Ils en ont d'ailleurs dans l'ensemble une bonne image, ils l'ont dit dans les sondages et ils vont probablement revoter pour ceux qui sont en place actuellement.
- "Ils en ont une bonne image parce qu'ils voient bien que ces femmes et ces hommes élus, dont on dit beaucoup de mal, donnent en réalité dans la vie de tous les jours beaucoup d'eux-mêmes au bénéfice de leurs administrés ou de leurs concitoyens. La démocratie, c'est mieux qu'on ne le dit. Et jusqu'au plus petit village français, si vous faites la somme des imaginations, des dévouements, de la créativité qui sont mis au service de la vie publique, vous vous apercevrez qu'il y a là un gisement de richesses auxquelles il faut rendre hommage plutôt que d'en dire tout le temps du mal."
On ne vous a pas vu dans les grandes villes ; en revanche, vous avez été très présent dans les villes de moyenne importance...
- "Concernant les grandes villes, je suis allé plusieurs fois participer à Paris - même le premier - à des manifestations au côté de P. Séguin. A Lyon, c'est un homme très bien qui se présente et il a mon amitié - ce n'était pas la peine que j'aille le rappeler. Ce que M. Mercier est en train de faire à Lyon, de s'imposer comme un rassembleur, un homme capable de faire vivre toutes les sensibilités et de leur donner leur place dans la majorité nouvelle qu'il constitue, je suis certain que c'est la qualité humaine de l'homme qui aujourd'hui l'emporte et se fait entendre."
Je lis le titre du Figaro ce matin : "Bayrou pense à Lyon et à 2002" !
- "Les journaux écrivent nécessairement cela ! Quoi que vous fassiez, les journaux disent que vous pensez à l'échéance suivante ! Eh bien je pense à cette échéance-là et, s'agissant de Lyon, la question est de savoir qui peut être le meilleur maire de Lyon, le plus compréhensif, celui qui voit le mieux l'avenir, qui en a la plus haute idée et qui en même temps est le plus proche. Ce qui se passe dans les sondages depuis deux mois et qui vous a tous surpris, puisque vous annonciez tous que Lyon était perdu ! Et puis on voit aujourd'hui que ce n'est pas le cas et que M. Mercier a les qualités humaines et profondes de terroir qui sont les siennes et qu'il est en train de créer la surprise."

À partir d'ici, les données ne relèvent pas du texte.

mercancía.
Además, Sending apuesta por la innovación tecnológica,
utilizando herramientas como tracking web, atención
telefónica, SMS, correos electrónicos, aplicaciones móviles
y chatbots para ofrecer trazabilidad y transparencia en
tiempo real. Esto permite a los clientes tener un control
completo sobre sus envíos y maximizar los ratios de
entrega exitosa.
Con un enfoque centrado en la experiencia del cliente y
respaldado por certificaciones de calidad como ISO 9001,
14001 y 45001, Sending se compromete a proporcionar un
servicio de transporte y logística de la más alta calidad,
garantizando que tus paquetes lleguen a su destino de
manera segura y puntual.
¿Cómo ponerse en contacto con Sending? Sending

Cela va quand même être serré à Lyon.
- "Cela va être très serré. Mais si cela se passe comme cela, c'est une assez jolie leçon."
La politique politicienne, pour finir avec cela : ce que dit Le Figaro, ce n'est pas tellement que Lyon vous intéresse, mais que Bayrou est peut-être en train de doucement se positionner pour être - pourquoi pas ? - le troisième homme quand on parlera de la présidentielle... On y revient tout le temps décidément !
- "Ce n'est pas la question aujourd'hui. Il y a une question qui est très simple, c'est est-ce que les Français, en 2002, vont reprendre les deux routes qui sont devant eux, qui sont les deux pôles de la cohabitation incarnée par les deux principales figures de la cohabitation ? Est-ce que c'est cela qui leur convient ou est-ce qu'ils vont chercher un autre chemin ? Ce n'est pas un mystère que ma conviction personnelle est qu'il faudra chercher d'autres chemins. Mais ce n'est pas la question d'aujourd'hui ! Aujourd'hui, la question est : quel est le meilleur maire pour les villes ? C'est à cette question qu'il faut contribuer à répondre."